The Niagara UCC has opened a Help Boutique for these families at 1 Currie St. in St. Catharines. This property is owned by Saint Cyril & Methodius Ukrainian Catholic Church.
To drop off at Currie Street please call to arrange a drop-off time with Niagara UCC, 905-684-8643, or in NOTL call Shirley Madsen, 905-468-2325. Their wish list includes monetary donations; new toys for kids; diapers; dry goods (oatmeal, canned meat, tuna, instant coffee); staples and canned goods; personal hygiene products; gently-used winter clothes and boots for adults, teens and children; cleaning supplies; and new linens and towels.

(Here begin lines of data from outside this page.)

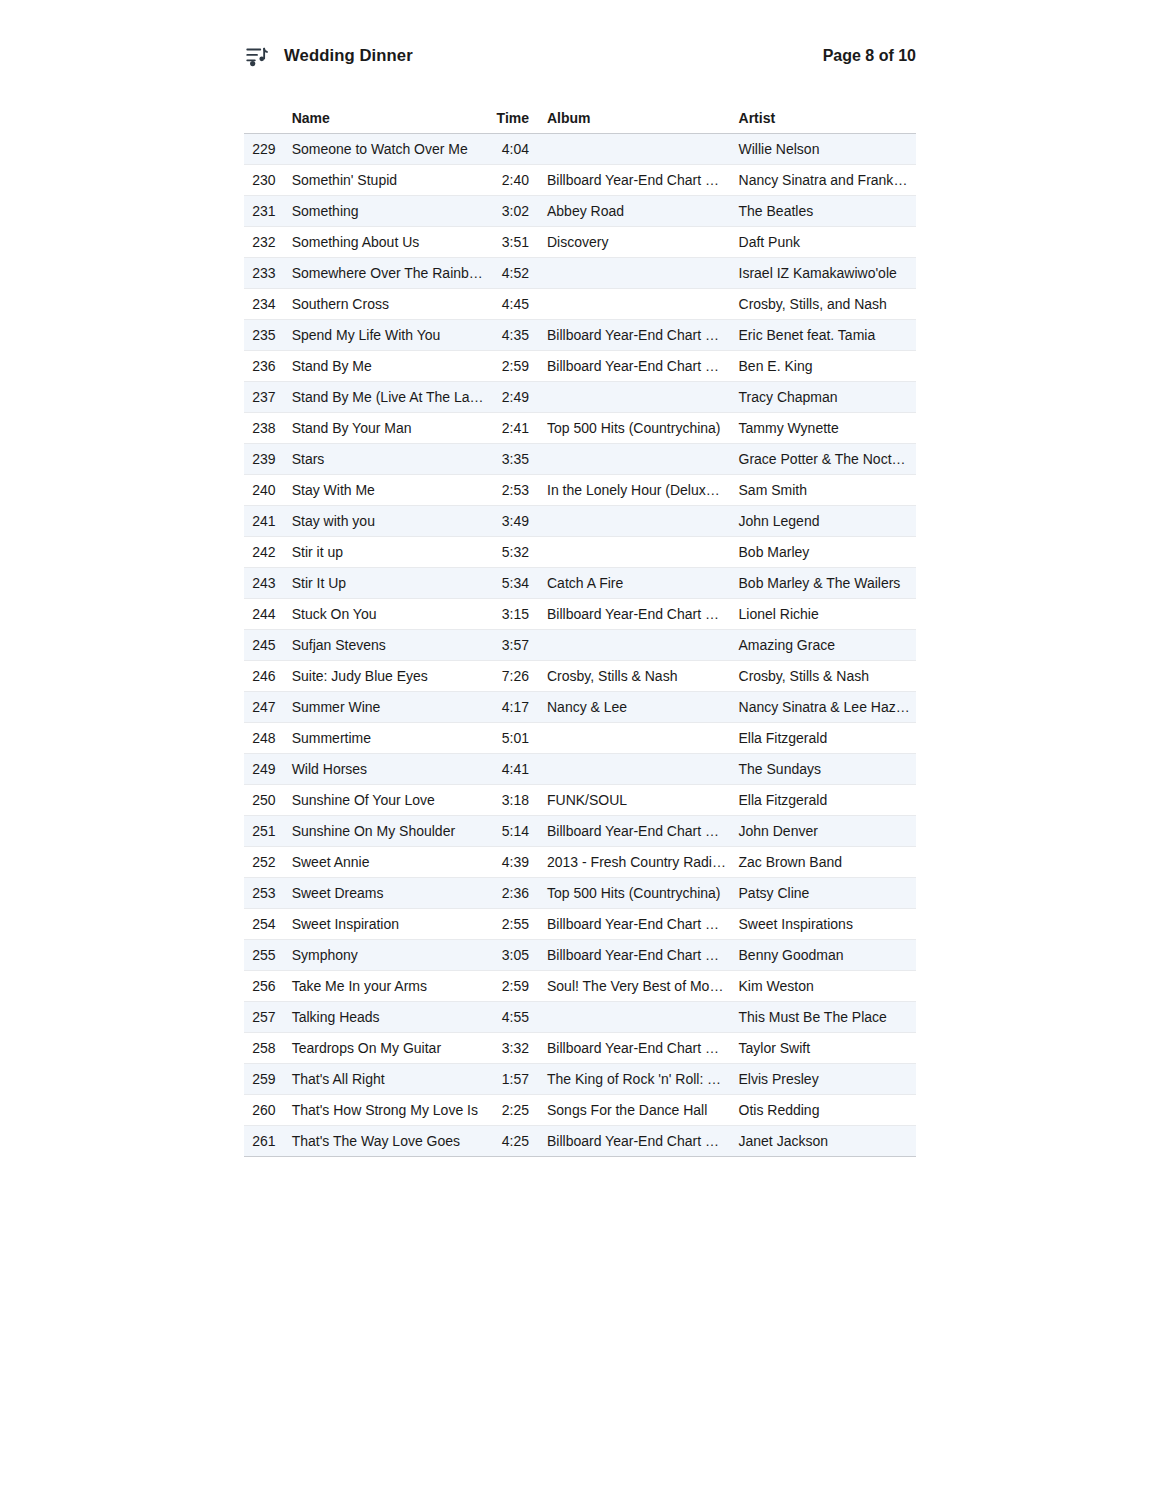Wedding Dinner
Page 8 of 10
| | Name | Time | Album | Artist |
| --- | --- | --- | --- | --- |
| 229 | Someone to Watch Over Me | 4:04 | | Willie Nelson |
| 230 | Somethin' Stupid | 2:40 | Billboard Year-End Chart of 1967 | Nancy Sinatra and Frank Sinatra |
| 231 | Something | 3:02 | Abbey Road | The Beatles |
| 232 | Something About Us | 3:51 | Discovery | Daft Punk |
| 233 | Somewhere Over The Rainbow _… | 4:52 | | Israel IZ Kamakawiwo'ole |
| 234 | Southern Cross | 4:45 | | Crosby, Stills, and Nash |
| 235 | Spend My Life With You | 4:35 | Billboard Year-End Chart of 1999 | Eric Benet feat. Tamia |
| 236 | Stand By Me | 2:59 | Billboard Year-End Chart of 1961 | Ben E. King |
| 237 | Stand By Me (Live At The Late S… | 2:49 | | Tracy Chapman |
| 238 | Stand By Your Man | 2:41 | Top 500 Hits (Countrychina) | Tammy Wynette |
| 239 | Stars | 3:35 | | Grace Potter & The Nocturnals |
| 240 | Stay With Me | 2:53 | In the Lonely Hour (Deluxe Versi… | Sam Smith |
| 241 | Stay with you | 3:49 | | John Legend |
| 242 | Stir it up | 5:32 | | Bob Marley |
| 243 | Stir It Up | 5:34 | Catch A Fire | Bob Marley & The Wailers |
| 244 | Stuck On You | 3:15 | Billboard Year-End Chart of 1984 | Lionel Richie |
| 245 | Sufjan Stevens | 3:57 | | Amazing Grace |
| 246 | Suite: Judy Blue Eyes | 7:26 | Crosby, Stills & Nash | Crosby, Stills & Nash |
| 247 | Summer Wine | 4:17 | Nancy & Lee | Nancy Sinatra & Lee Hazlewood |
| 248 | Summertime | 5:01 | | Ella Fitzgerald |
| 249 | Wild Horses | 4:41 | | The Sundays |
| 250 | Sunshine Of Your Love | 3:18 | FUNK/SOUL | Ella Fitzgerald |
| 251 | Sunshine On My Shoulder | 5:14 | Billboard Year-End Chart of 1974 | John Denver |
| 252 | Sweet Annie | 4:39 | 2013 - Fresh Country Radio 19 | Zac Brown Band |
| 253 | Sweet Dreams | 2:36 | Top 500 Hits (Countrychina) | Patsy Cline |
| 254 | Sweet Inspiration | 2:55 | Billboard Year-End Chart of 1968 | Sweet Inspirations |
| 255 | Symphony | 3:05 | Billboard Year-End Chart of 1946 | Benny Goodman |
| 256 | Take Me In your Arms | 2:59 | Soul! The Very Best of Motown (… | Kim Weston |
| 257 | Talking Heads | 4:55 | | This Must Be The Place |
| 258 | Teardrops On My Guitar | 3:32 | Billboard Year-End Chart of 2007 | Taylor Swift |
| 259 | That's All Right | 1:57 | The King of Rock 'n' Roll: The | Elvis Presley |
| 260 | That's How Strong My Love Is | 2:25 | Songs For the Dance Hall | Otis Redding |
| 261 | That's The Way Love Goes | 4:25 | Billboard Year-End Chart of 1993 | Janet Jackson |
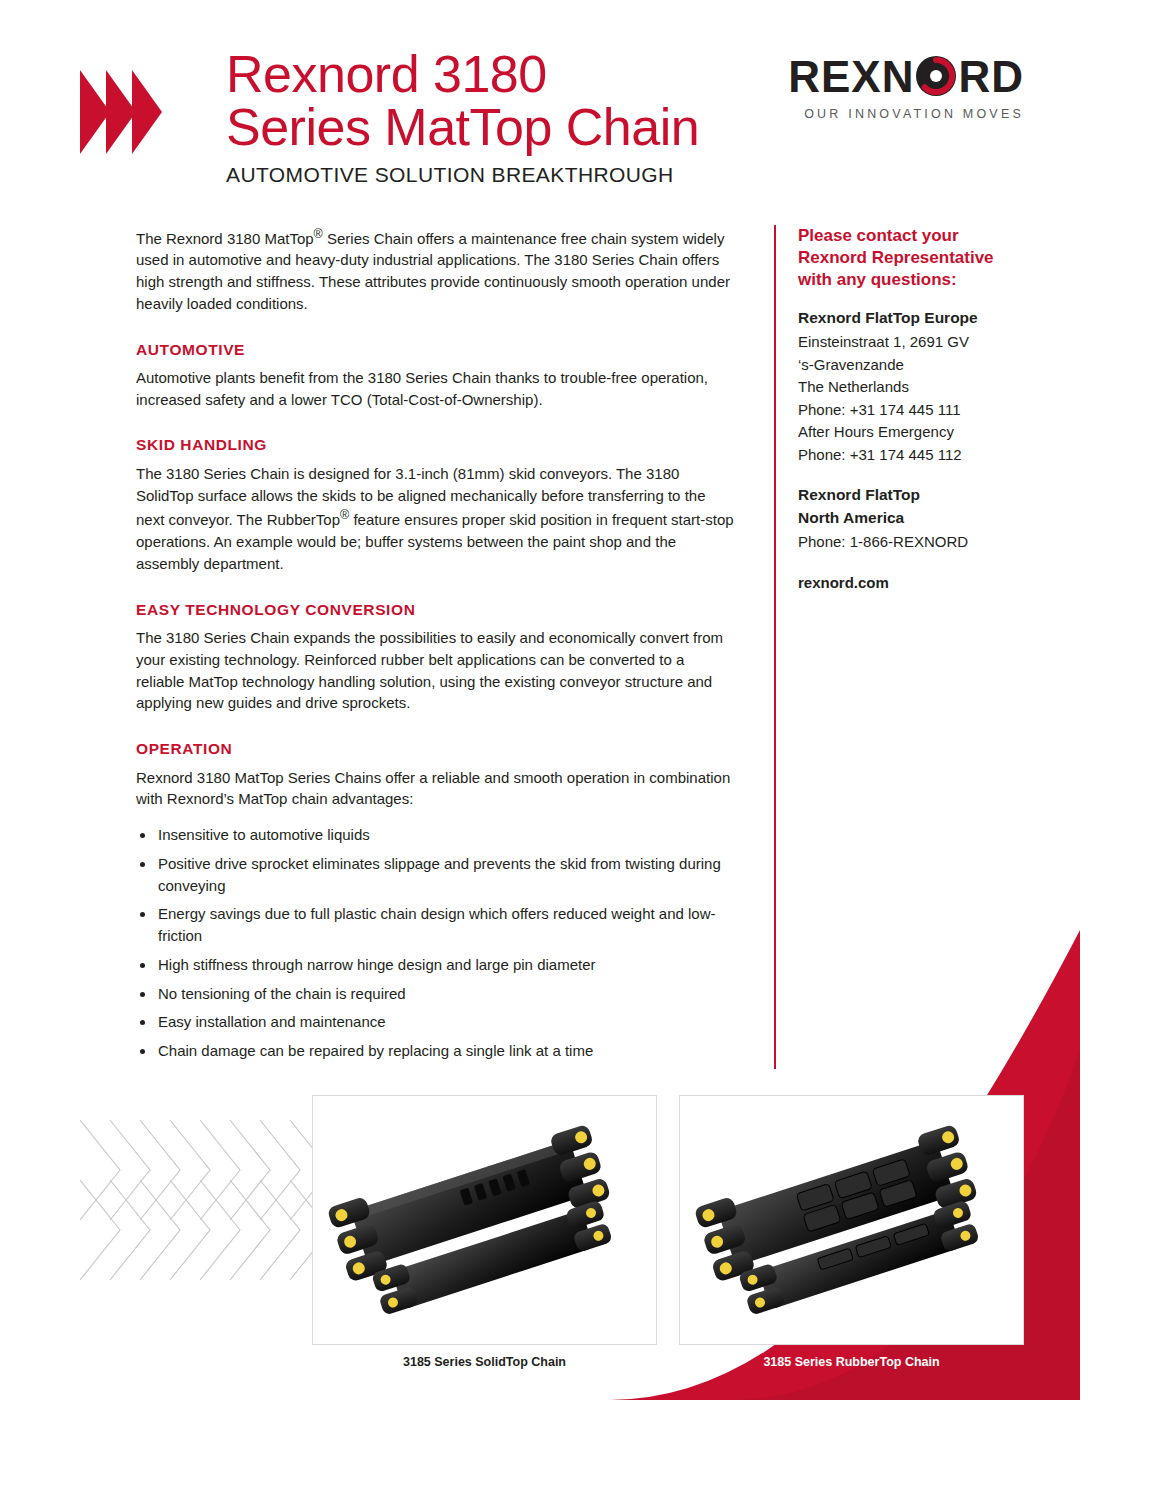Rexnord 3180
Series MatTop Chain
AUTOMOTIVE SOLUTION BREAKTHROUGH
REXN RD
OUR INNOVATION MOVES
The Rexnord 3180 MatTop® Series Chain offers a maintenance free chain system widely used in automotive and heavy-duty industrial applications. The 3180 Series Chain offers high strength and stiffness. These attributes provide continuously smooth operation under heavily loaded conditions.
Automotive
Automotive plants benefit from the 3180 Series Chain thanks to trouble-free operation, increased safety and a lower TCO (Total-Cost-of-Ownership).
Skid Handling
The 3180 Series Chain is designed for 3.1-inch (81mm) skid conveyors. The 3180 SolidTop surface allows the skids to be aligned mechanically before transferring to the next conveyor. The RubberTop® feature ensures proper skid position in frequent start-stop operations. An example would be; buffer systems between the paint shop and the assembly department.
Easy Technology Conversion
The 3180 Series Chain expands the possibilities to easily and economically convert from your existing technology. Reinforced rubber belt applications can be converted to a reliable MatTop technology handling solution, using the existing conveyor structure and applying new guides and drive sprockets.
Operation
Rexnord 3180 MatTop Series Chains offer a reliable and smooth operation in combination with Rexnord’s MatTop chain advantages:
Insensitive to automotive liquids
Positive drive sprocket eliminates slippage and prevents the skid from twisting during conveying
Energy savings due to full plastic chain design which offers reduced weight and low-friction
High stiffness through narrow hinge design and large pin diameter
No tensioning of the chain is required
Easy installation and maintenance
Chain damage can be repaired by replacing a single link at a time
Please contact your Rexnord Representative with any questions:
Rexnord FlatTop Europe
Einsteinstraat 1, 2691 GV
‘s-Gravenzande
The Netherlands
Phone: +31 174 445 111
After Hours Emergency
Phone: +31 174 445 112
Rexnord FlatTop
North America
Phone: 1-866-REXNORD
rexnord.com
3185 Series SolidTop Chain
3185 Series RubberTop Chain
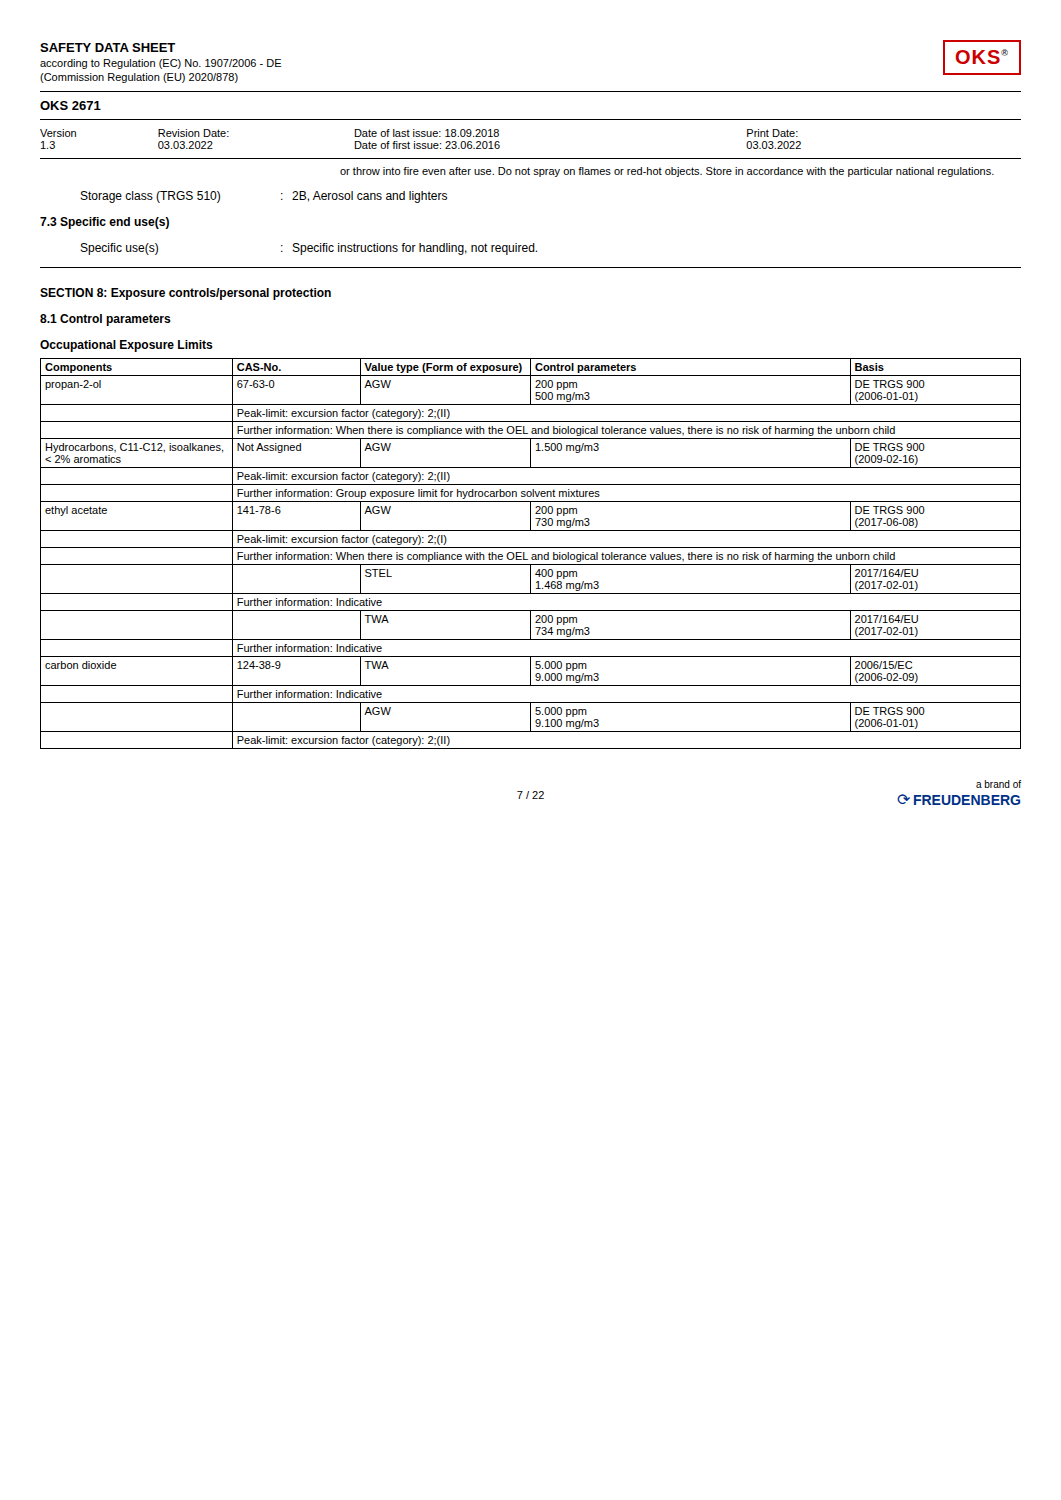OKS®
SAFETY DATA SHEET
according to Regulation (EC) No. 1907/2006 - DE
(Commission Regulation (EU) 2020/878)
OKS 2671
| Version 1.3 | Revision Date: 03.03.2022 | Date of last issue: 18.09.2018 Date of first issue: 23.06.2016 | Print Date: 03.03.2022 |
or throw into fire even after use. Do not spray on flames or red-hot objects. Store in accordance with the particular national regulations.
Storage class (TRGS 510): 2B, Aerosol cans and lighters
7.3 Specific end use(s)
Specific use(s): Specific instructions for handling, not required.
SECTION 8: Exposure controls/personal protection
8.1 Control parameters
Occupational Exposure Limits
| Components | CAS-No. | Value type (Form of exposure) | Control parameters | Basis |
| --- | --- | --- | --- | --- |
| propan-2-ol | 67-63-0 | AGW | 200 ppm 500 mg/m3 | DE TRGS 900 (2006-01-01) |
| | Peak-limit: excursion factor (category): 2;(II) |
| | Further information: When there is compliance with the OEL and biological tolerance values, there is no risk of harming the unborn child |
| Hydrocarbons, C11-C12, isoalkanes, < 2% aromatics | Not Assigned | AGW | 1.500 mg/m3 | DE TRGS 900 (2009-02-16) |
| | Peak-limit: excursion factor (category): 2;(II) |
| | Further information: Group exposure limit for hydrocarbon solvent mixtures |
| ethyl acetate | 141-78-6 | AGW | 200 ppm 730 mg/m3 | DE TRGS 900 (2017-06-08) |
| | Peak-limit: excursion factor (category): 2;(I) |
| | Further information: When there is compliance with the OEL and biological tolerance values, there is no risk of harming the unborn child |
| | | STEL | 400 ppm 1.468 mg/m3 | 2017/164/EU (2017-02-01) |
| | Further information: Indicative |
| | | TWA | 200 ppm 734 mg/m3 | 2017/164/EU (2017-02-01) |
| | Further information: Indicative |
| carbon dioxide | 124-38-9 | TWA | 5.000 ppm 9.000 mg/m3 | 2006/15/EC (2006-02-09) |
| | Further information: Indicative |
| | | AGW | 5.000 ppm 9.100 mg/m3 | DE TRGS 900 (2006-01-01) |
| | Peak-limit: excursion factor (category): 2;(II) |
7 / 22
a brand of
⟳ FREUDENBERG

I’ve learned that some of these folks have degrees in many different fields. For now, they are willing to take a job doing anything, anywhere.The only problem may be transportation. Someone mentioned to me one man had a law degree and also a certificate in meat processing and butchery. The lady I spoke with said she talked to her local meat store and he was hired immediately.
There are many businesses in the Niagara region that are short staffed. “Looking for help” signs are everywhere! Approximately 300-plus families have arrived in the Niagara Region.
One young man was disappointed he was too late in registering to Niagara College. Currently he and his mother are working in a hotel. The majority of these families are in Niagara Falls, St. Catharines and Welland, however, other towns like Vineland, Beamsville and NOTL also are home to some. Anyone looking to hire? Maybe someone can arrange transportation and pick up locations . . . just throwing this out.
Many of these people are mothers and children with their husbands or brothers still fighting in Ukraine, so they have come here with very little. Some have found family or friends here that will take them in, which is great. Those who don’t, don’t really have anybody. Unfortunately, some
have ended up in homeless shelters.
Irene Newton is reaching out to property managers who would be willing to work with them and arrange low-rent housing for six months or so, until they can get on their feet.
Ukraine continues to struggle for democratic values and independence.